Professor Dr. Walter Bruchhausen ist Inhaber der Stiftungsprofessur »Global Health – Social and Cultural Aspects« am Institut für Hygiene und Öffentliche Gesundheit des Universitätsklinikums Bonn. Der kulturelle Code sei keineswegs so prägend wie der genetische Code, erklärte Prof. Bruchhausen. »Dennoch sind Schmerzdeutung und Schmerzäußerung kulturell variabel«, sagte der Mediziner, Theologe und Ethiker im Hinblick auf seine Feldforschung zu traditioneller Medizin in Tansania. Hier werde unterschieden, ob Schmerzen als von Gott, anderen Menschen oder Ahnengeistern verursacht zugeschrieben und entsprechend behandelt werden. »Ich möchte Sie ermutigen, bei Patientinnen und Patienten anderer Kulturen mit Schmerzen immer nachzufragen: Was bedeutet das für Sie?«, plädierte der Mediziner für einen Behandlungsansatz, der über das rein Biologische hinausgeht.

Nach dem Input der Vorträge nutzen die teilnehmenden Ärztinnen und Ärzte das Podiumsgespräch mit den drei Referenten, das von Dr. Ulrich Polenz aus Paderborn moderiert wurde, zum Austausch. 

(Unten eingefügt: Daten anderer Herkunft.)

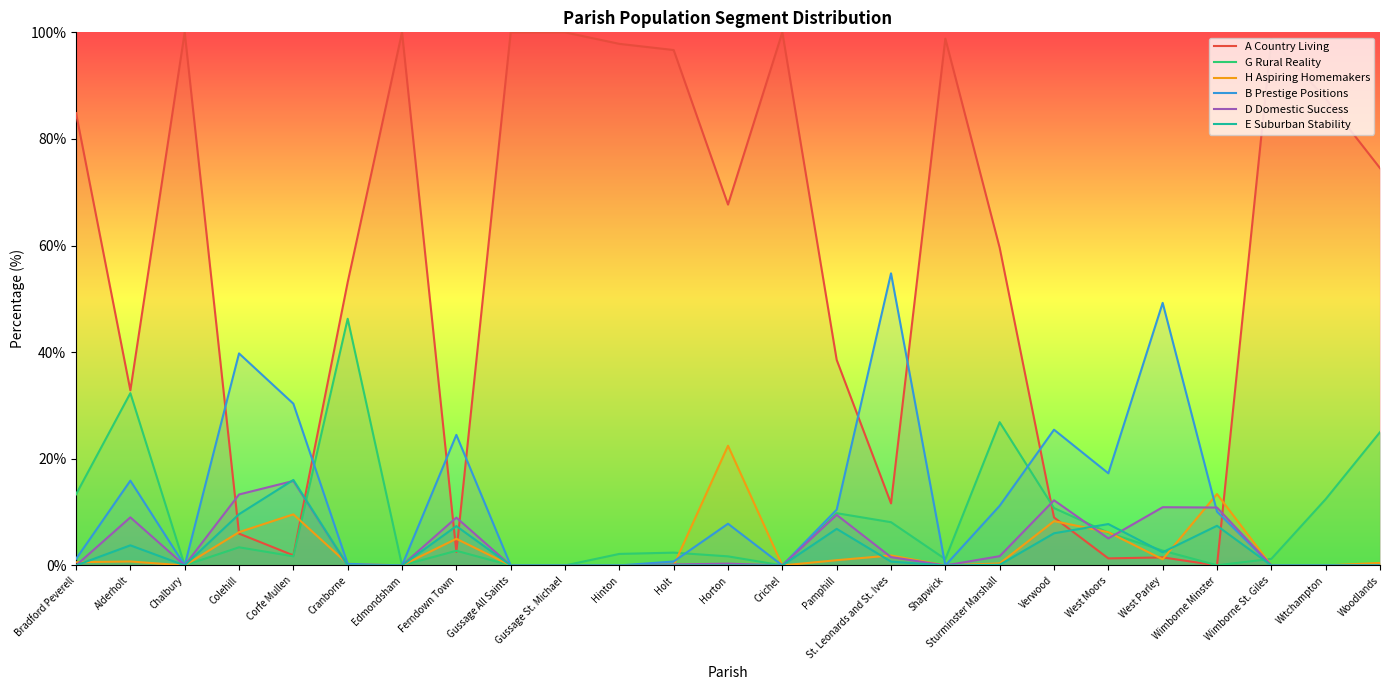

How many values in the B Prestige Positions series are below 1?

12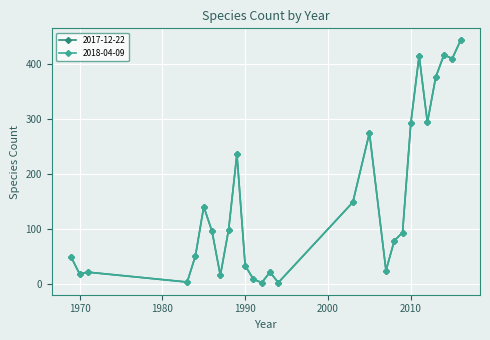

True or false: 2017-12-22 and 2018-04-09 intersect in this chart.

False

Ärztetag im Erzbistum Paderborn

Der Ärztetag im Erzbistum Paderborn ist ein interdisziplinäres Forum, um aktuelle oder grundsätzliche Fragen aus dem Bereich der medizinischen Ethik im Horizont des christlichen Menschenbildes zu reflektieren. Die Kirche von Paderborn stellt sich damit ihrer pastoralen und sozialethischen Verantwortung, sich am Dialog der Wissenschaften und der gesellschaftlichen Leitbilder zum Wohl des Menschen zu beteiligen. Zu der traditionsreichen Ärztetagung lädt der Erzbischof von Paderborn seit 1985 einmal jährlich in die Bischofsstadt ein. Der Ärztetag im Erzbistum Paderborn findet in Kooperation mit der Akademie für medizinische Fortbildung der Ärztekammer Westfalen-Lippe und der Kassenärztlichen Vereinigung Westfalen-Lippe statt.